TASK DESCRIPTION: Copy each line of the data below with the word "wall".

STORED DATA:
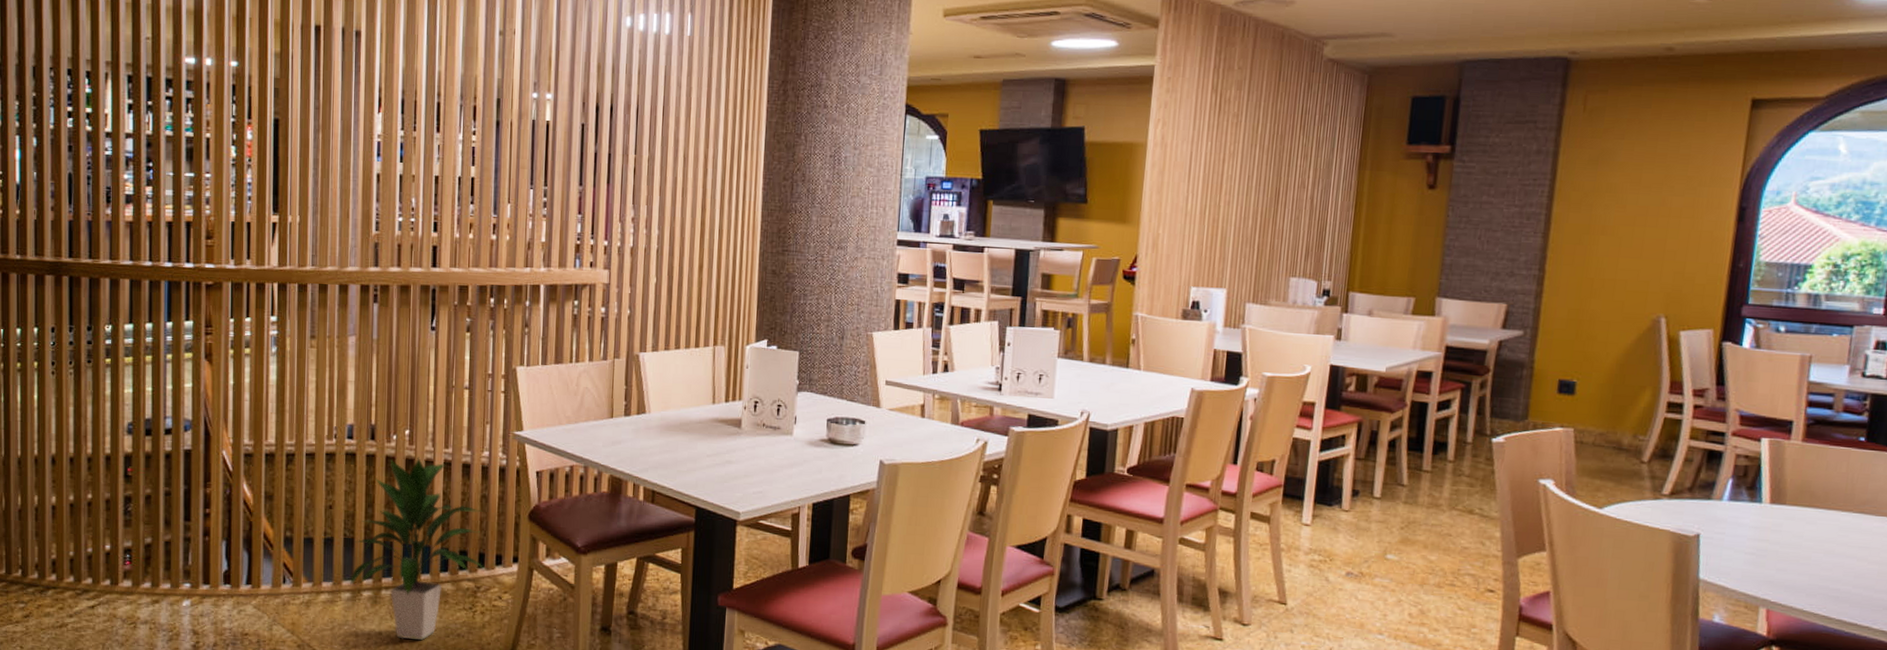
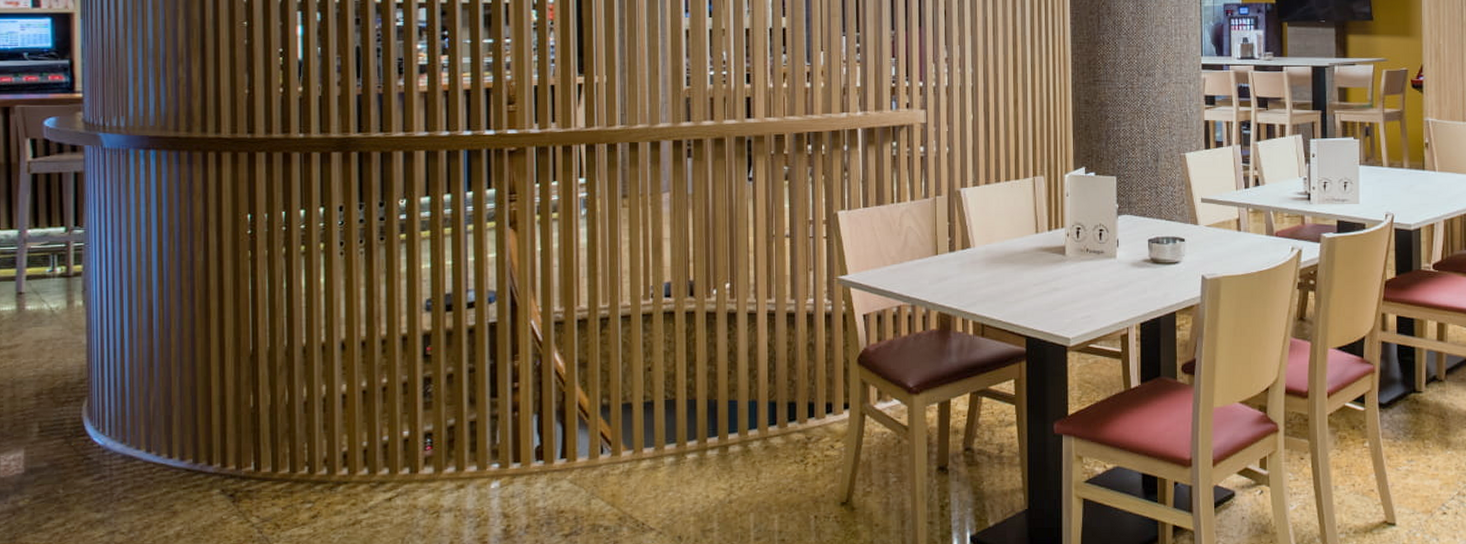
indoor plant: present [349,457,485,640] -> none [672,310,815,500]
* * *
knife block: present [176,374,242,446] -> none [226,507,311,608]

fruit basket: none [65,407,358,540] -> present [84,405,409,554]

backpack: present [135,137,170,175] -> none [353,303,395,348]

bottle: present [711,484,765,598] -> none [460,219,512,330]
...
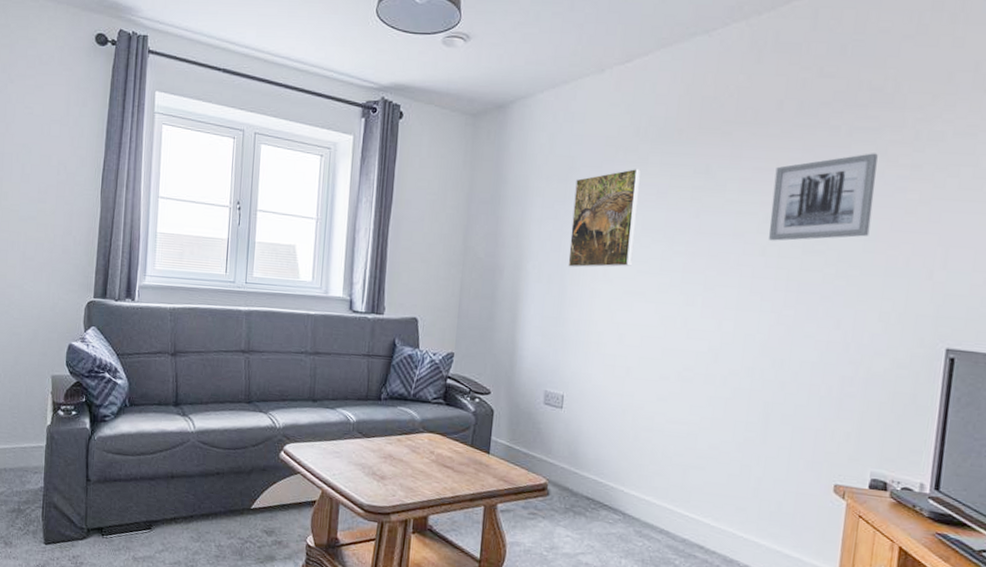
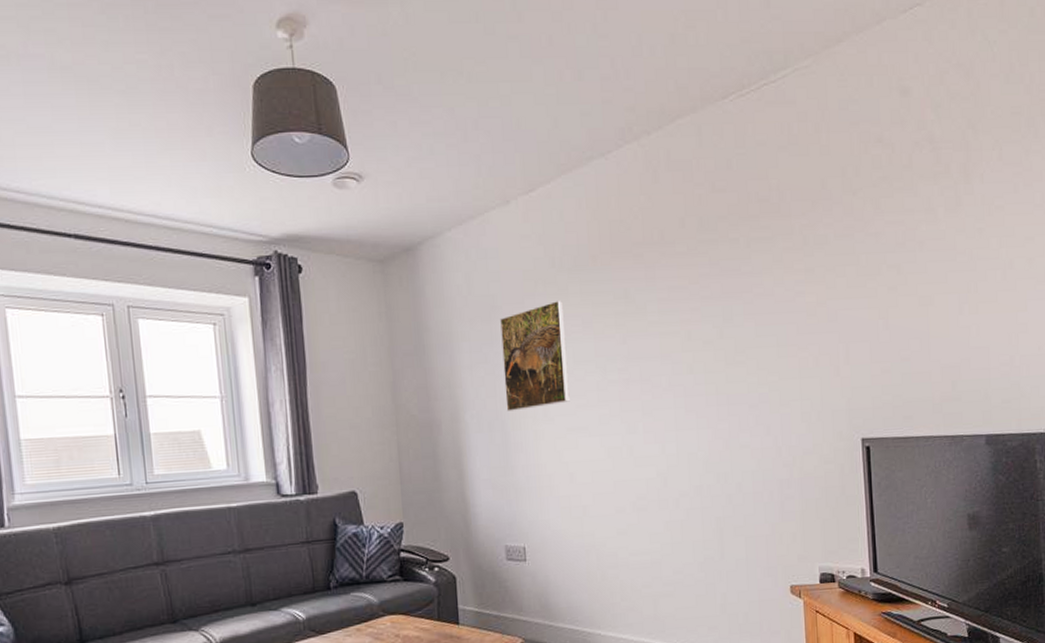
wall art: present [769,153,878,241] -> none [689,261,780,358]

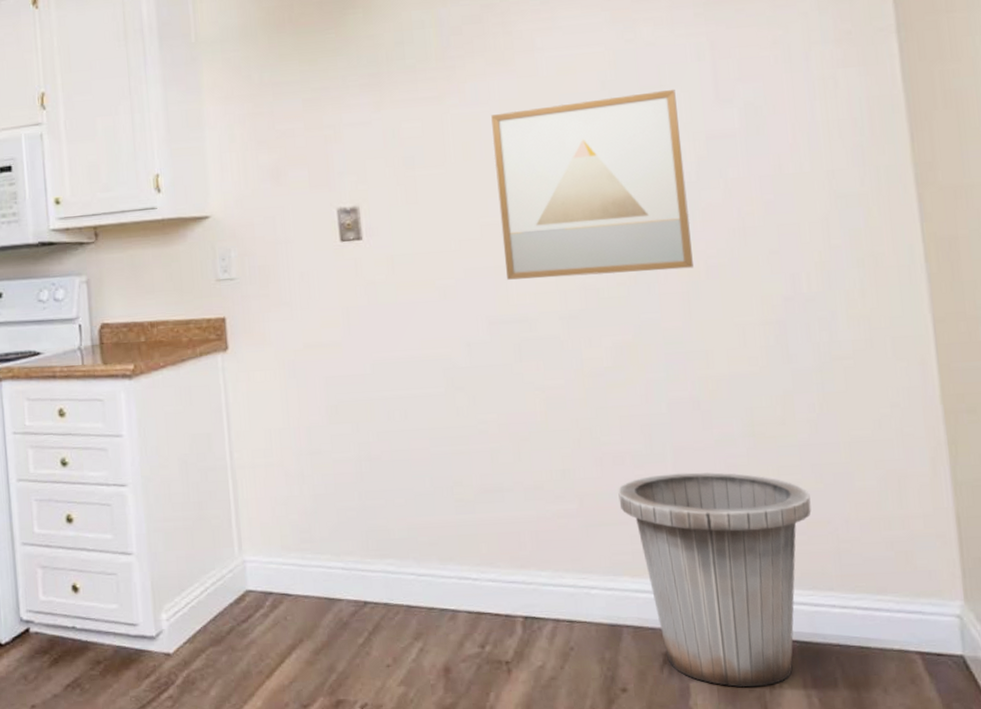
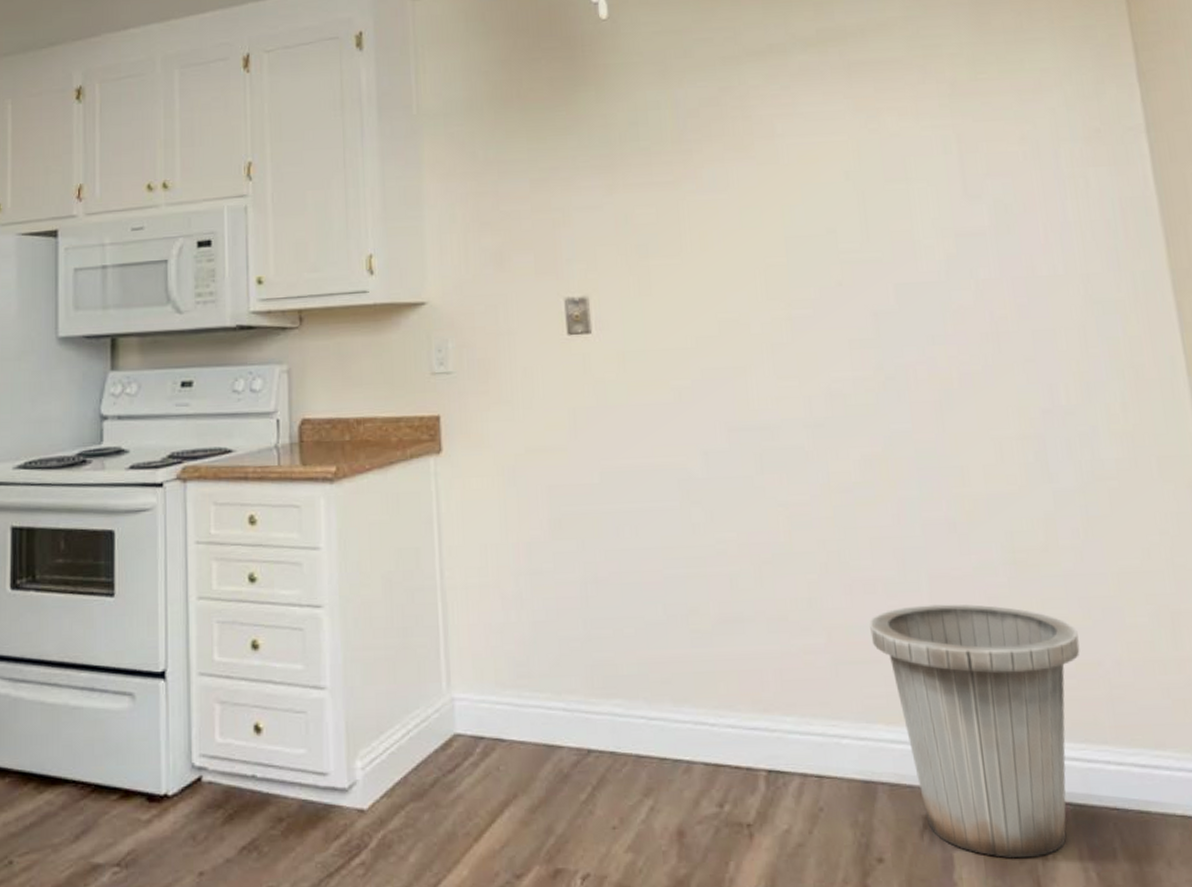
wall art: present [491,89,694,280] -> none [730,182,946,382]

EXERCISE SOLUTION:
wall art: present [769,153,878,241] -> none [689,261,780,358]
wall art: present [491,89,694,280] -> none [730,182,946,382]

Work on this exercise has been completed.